Comment by throwaw12

13 days ago

Aghhh, I wished they release a model which outperforms Opus 4.5 in agentic coding in my earlier comments, seems I should wait more. But I am hopeful

15 comments

throwaw12

wyldfire 13 days ago

By the time they release something that outperforms Opus 4.5, Opus 5.2 will have been released which will probably be the new state-of-the-art.

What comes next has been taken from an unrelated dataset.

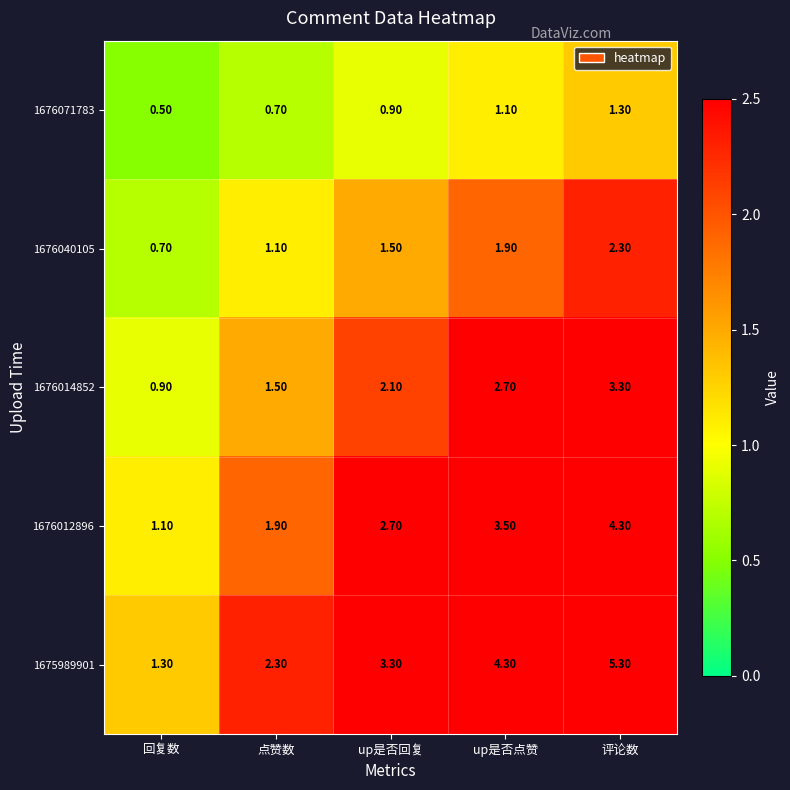

Which series has the largest range (max minus min)?

1675989901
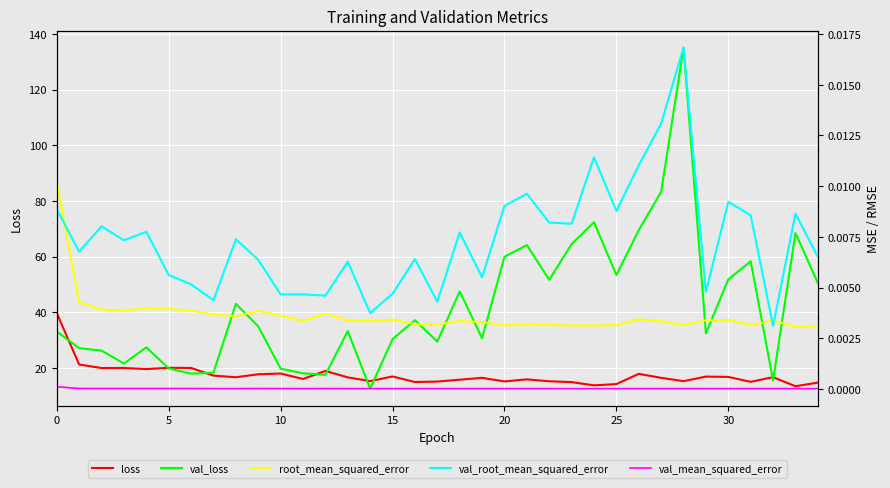

How many val_root_mean_squared_error values are between 0 and 1?

35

But these open weight models are tremendously valuable contributions regardless.

wqaatwt 13 days ago

Qwen 3 Max wasn’t originally open, or did they realease?

frankc 13 days ago

One of the ways the chinese companies are keeping up is by training the models on the outputs of the American fronteir models. I'm not saying they don't innovate in other ways, but this is part of how they caught up quickly. However, it pretty much means they are always going to lag.

Onavo 13 days ago

Does the model collapse proof still hold water these days?
CuriouslyC 13 days ago

Not true, for one very simple reason. AI model capabilities are spiky. Chinese models can SFT off American frontier outputs and use them for LLM-as-judge RL as you note, but if they choose to RL on top of that with a different capability than western labs, they'll be better at that thing (while being worse at the things they don't RL on).
aurareturn 13 days ago
They are. There is no way to lead unless China has access to as much compute power.
- jyscao 12 days ago
  
  They likely will lead in compute power in the medium term future, since they’re definitely the country with the highest energy generation capacity at this point. Now they just need to catch up on the hardware front, which I believe they’ve also made significant progress on over the last few years.
  
  1 reply →
MaxPock 12 days ago

If that's how it is done, we'd have very many models from all manner of countries. I mean ,how difficult is distillation for India , Japan and EU ?

WarmWash 13 days ago

The Chinese just distill western SOTA models to level up their models, because they are badly compute constrained.

If you were pulling someone much weaker than you behind yourself in a race, they would be right on your heels, but also not really a threat. Unless they can figure out a more efficient way to run before you do.

esafak 12 days ago

But it is a threat when the performance difference is not worth the cost in the customers' eyes.

OGEnthusiast 13 days ago

Check out the GLM models, they are excellent

khimaros 13 days ago

Minimax m2.1 rivals GLM 4.7 and fits in 128GB with 100k context at 3bit quantization.

auspiv 13 days ago

There have been a couple "studies" and comparing various frontier-tier AIs that have led to the conclusion that Chinese models are somewhere around 7-9 months behind US models. Other comment says that Opus will be at 5.2 by the time Qwen matches Opus 4.5. It's accurate, and there is some data to show by how much.

lofaszvanitt 13 days ago

Like these benchmarks mean anything.